═══ Exercise input ═══

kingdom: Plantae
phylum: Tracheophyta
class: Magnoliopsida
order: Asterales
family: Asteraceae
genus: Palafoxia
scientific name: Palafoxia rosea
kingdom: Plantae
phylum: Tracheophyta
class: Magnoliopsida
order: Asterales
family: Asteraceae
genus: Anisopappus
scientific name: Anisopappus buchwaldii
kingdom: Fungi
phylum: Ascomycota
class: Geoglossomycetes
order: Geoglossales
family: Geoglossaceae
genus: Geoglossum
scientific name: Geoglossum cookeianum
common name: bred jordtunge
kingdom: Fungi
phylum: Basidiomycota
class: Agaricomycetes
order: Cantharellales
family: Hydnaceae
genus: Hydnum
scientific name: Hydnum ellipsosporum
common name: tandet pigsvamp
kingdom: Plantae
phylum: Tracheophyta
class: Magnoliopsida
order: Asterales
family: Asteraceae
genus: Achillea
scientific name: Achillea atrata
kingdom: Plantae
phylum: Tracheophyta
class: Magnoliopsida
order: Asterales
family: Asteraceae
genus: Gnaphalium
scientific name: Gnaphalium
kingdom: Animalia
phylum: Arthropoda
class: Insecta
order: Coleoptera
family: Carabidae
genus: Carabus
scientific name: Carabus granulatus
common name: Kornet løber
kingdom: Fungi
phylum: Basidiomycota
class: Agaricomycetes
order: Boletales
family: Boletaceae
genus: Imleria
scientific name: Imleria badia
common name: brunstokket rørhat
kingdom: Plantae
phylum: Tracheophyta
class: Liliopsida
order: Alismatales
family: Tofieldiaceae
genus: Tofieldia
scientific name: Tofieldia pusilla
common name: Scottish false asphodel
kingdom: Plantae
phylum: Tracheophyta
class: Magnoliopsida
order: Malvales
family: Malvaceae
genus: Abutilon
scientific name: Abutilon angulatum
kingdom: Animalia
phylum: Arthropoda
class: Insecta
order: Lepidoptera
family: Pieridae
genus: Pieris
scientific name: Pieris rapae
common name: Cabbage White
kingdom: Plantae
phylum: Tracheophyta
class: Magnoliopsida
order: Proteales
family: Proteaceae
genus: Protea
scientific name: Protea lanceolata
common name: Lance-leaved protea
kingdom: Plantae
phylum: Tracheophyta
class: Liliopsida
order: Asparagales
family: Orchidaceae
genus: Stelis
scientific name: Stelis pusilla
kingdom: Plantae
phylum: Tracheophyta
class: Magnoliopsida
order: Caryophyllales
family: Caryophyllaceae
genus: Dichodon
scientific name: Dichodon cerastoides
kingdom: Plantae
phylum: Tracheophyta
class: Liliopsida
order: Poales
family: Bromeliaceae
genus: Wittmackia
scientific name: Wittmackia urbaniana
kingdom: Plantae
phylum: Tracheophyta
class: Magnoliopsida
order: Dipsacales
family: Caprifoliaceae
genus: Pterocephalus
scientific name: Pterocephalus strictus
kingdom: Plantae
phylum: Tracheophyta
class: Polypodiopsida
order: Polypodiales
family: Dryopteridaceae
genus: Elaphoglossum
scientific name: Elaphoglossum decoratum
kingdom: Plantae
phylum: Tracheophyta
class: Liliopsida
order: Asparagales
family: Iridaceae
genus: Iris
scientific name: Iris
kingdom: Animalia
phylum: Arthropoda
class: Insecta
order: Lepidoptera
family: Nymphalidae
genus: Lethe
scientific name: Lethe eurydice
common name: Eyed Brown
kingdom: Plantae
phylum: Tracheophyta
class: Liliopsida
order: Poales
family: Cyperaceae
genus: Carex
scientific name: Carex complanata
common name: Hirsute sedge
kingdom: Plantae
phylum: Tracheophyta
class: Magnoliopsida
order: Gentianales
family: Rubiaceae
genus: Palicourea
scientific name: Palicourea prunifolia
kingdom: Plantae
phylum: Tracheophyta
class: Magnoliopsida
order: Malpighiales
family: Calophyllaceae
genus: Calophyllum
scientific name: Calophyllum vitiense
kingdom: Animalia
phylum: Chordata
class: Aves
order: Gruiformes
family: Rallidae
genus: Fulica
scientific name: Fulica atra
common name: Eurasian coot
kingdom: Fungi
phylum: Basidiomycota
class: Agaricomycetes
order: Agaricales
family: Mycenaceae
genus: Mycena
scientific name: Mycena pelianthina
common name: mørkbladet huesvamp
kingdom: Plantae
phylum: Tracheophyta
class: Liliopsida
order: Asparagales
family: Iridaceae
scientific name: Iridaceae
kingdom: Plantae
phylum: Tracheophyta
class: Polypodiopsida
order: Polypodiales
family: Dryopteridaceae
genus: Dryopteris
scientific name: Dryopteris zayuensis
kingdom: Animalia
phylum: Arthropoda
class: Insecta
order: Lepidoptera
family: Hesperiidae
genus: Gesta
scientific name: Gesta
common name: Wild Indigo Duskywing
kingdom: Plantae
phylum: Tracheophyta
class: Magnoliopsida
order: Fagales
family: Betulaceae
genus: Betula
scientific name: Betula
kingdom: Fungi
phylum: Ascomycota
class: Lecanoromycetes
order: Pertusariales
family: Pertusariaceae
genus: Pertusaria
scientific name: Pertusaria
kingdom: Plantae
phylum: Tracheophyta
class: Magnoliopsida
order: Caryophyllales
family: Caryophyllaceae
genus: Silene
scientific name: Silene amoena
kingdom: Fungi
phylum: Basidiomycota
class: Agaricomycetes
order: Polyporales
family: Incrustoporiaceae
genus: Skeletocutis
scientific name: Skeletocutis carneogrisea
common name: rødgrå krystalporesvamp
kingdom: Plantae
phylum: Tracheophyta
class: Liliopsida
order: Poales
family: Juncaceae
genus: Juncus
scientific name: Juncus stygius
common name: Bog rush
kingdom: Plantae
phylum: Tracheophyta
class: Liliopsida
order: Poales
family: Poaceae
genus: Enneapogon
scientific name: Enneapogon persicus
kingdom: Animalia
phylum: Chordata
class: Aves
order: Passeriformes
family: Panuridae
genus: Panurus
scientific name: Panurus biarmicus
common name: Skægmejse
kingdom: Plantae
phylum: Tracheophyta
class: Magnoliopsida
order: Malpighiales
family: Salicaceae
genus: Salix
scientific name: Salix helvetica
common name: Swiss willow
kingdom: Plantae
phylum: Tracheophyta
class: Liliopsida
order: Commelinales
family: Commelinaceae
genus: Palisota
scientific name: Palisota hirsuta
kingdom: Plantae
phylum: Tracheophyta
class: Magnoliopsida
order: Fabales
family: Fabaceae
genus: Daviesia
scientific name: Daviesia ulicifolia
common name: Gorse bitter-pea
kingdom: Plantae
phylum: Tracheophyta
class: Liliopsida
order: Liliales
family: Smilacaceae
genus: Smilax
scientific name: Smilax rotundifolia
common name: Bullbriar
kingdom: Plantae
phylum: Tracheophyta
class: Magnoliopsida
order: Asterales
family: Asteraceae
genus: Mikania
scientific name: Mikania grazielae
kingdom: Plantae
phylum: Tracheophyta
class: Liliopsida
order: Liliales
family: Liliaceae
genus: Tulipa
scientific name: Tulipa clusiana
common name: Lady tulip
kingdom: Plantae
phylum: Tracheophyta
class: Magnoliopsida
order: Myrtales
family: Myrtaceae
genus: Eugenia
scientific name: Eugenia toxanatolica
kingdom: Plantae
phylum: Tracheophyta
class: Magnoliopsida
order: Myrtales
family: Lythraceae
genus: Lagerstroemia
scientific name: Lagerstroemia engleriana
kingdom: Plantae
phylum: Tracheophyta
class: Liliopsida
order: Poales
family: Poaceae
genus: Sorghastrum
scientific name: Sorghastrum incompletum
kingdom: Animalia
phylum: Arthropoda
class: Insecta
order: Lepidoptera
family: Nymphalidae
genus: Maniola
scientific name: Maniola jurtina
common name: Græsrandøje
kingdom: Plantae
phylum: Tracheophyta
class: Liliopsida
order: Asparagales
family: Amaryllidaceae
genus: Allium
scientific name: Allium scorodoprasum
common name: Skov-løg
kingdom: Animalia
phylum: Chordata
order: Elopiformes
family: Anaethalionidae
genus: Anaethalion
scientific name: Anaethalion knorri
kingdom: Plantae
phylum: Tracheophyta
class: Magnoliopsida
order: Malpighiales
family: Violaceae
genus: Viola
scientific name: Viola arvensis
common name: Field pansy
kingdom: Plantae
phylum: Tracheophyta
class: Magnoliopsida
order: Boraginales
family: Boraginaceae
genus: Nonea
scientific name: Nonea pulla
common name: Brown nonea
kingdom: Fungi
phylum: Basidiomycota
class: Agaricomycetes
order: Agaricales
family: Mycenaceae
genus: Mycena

═══

__Request__. Output the entries between the lines holding "scientific name: Protea lanceolata" and "scientific name: Wittmackia urbaniana", inclusive, as a two-column CSV with the header field,value. Give one row per entry, wrap each value in double quotes, and replace any line breaks with spaces.

__The response__.
field,value
"scientific name:","Protea lanceolata"
"common name:","Lance-leaved protea"
"kingdom:","Plantae"
"phylum:","Tracheophyta"
"class:","Liliopsida"
"order:","Asparagales"
"family:","Orchidaceae"
"genus:","Stelis"
"scientific name:","Stelis pusilla"
"kingdom:","Plantae"
"phylum:","Tracheophyta"
"class:","Magnoliopsida"
"order:","Caryophyllales"
"family:","Caryophyllaceae"
"genus:","Dichodon"
"scientific name:","Dichodon cerastoides"
"kingdom:","Plantae"
"phylum:","Tracheophyta"
"class:","Liliopsida"
"order:","Poales"
"family:","Bromeliaceae"
"genus:","Wittmackia"
"scientific name:","Wittmackia urbaniana"